Vitamin C plays a key role in the body and is being studied in:

  • Cancer (including prevention and treatment)1
  • Cardiovascular disease1
  • Age-related macular degeneration (AMD) and cataracts3
  • Common cold4

Where is Vitamin C found?

Several foods provide vitamin C including citrus fruits, tomatoes and tomato juice, and potatoes are among the best sources. Dietary supplements are also a source of vitamin C, although most experts recommend getting vitamin C from a diet high in fruits and vegetables rather than taking supplements.5 

Interaction with Warfarin

Vitamin C may affect your INR levels, so keep your vitamin C intake consistent.6 The cold and flu season is often a time when people consume larger quantities of vitamin C. If you are a 'seasonal' vitamin C consumer, be aware that more frequent testing might be warranted. Mechanical heart valve patients, in particular, who begin taking large doses of vitamin C run the risk of going sub-therapeutic without notice.7

Communication to your doctor prior to starting or stopping vitamin supplements is a must. Many other factors need to be considered to determine the affect of starting or stopping vitamin C intake. As always, discuss all diet and supplement changes with your doctor.

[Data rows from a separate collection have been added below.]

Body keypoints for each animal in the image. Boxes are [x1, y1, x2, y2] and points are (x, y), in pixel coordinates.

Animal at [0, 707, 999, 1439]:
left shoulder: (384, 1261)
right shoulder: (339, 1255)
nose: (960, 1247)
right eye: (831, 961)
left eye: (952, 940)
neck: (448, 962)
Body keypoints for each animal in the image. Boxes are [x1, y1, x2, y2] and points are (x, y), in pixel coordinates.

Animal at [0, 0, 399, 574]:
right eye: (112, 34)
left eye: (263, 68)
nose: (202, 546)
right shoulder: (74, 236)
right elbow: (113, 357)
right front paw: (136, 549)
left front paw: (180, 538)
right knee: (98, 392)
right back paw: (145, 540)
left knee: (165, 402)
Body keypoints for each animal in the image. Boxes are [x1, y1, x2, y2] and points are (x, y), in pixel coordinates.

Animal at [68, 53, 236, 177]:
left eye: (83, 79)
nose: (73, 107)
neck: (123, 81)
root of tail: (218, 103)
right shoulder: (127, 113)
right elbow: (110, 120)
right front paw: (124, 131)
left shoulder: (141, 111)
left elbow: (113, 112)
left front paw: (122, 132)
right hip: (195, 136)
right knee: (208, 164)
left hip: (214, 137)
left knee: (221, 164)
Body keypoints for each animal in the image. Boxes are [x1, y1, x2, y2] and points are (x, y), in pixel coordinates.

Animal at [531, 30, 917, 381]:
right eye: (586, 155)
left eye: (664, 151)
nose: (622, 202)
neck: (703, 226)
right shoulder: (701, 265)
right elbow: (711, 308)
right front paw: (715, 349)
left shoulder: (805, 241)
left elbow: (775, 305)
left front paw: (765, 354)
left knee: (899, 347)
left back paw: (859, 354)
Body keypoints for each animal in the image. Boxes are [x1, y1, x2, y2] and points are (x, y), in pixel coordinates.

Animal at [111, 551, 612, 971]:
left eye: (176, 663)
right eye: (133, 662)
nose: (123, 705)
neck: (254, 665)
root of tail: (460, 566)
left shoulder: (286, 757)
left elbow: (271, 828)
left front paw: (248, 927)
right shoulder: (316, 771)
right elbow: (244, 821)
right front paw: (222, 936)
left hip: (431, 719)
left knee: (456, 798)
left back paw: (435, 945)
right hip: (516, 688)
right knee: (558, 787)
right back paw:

  1. Jacob RA, Sotoudeh G. Vitamin C function and status in chronic disease. Nutr Clin Care 2002;5:66-74.
  2. Gershoff SN. Vitamin C (ascorbic acid): new roles, new requirements? Nutr Rev 1993;51:313-26.
  3. Carr AC, Frei B. Toward a new recommended dietary allowance for vitamin C based on antioxidant and health effects in humans. Am J Clin Nutr 1999;69:1086-107.
  4. Douglas RM, Hemilä H. Vitamin C for preventing and treating the common cold. PLoS Med 2005;2:e168.
  5. U.S. Department of Agriculture. USDA National Nutrient Database for Standard Reference Release 23. 2010.
  6. Smith EC, Skalski RJ, Johnson GC, Rossi GV. Interaction of ascorbic acid and warfarin. JAMA 1972;221:1166.
  7. Jellin F, et al. Natural Medicines Comprehensive Database. 2005. p.1268.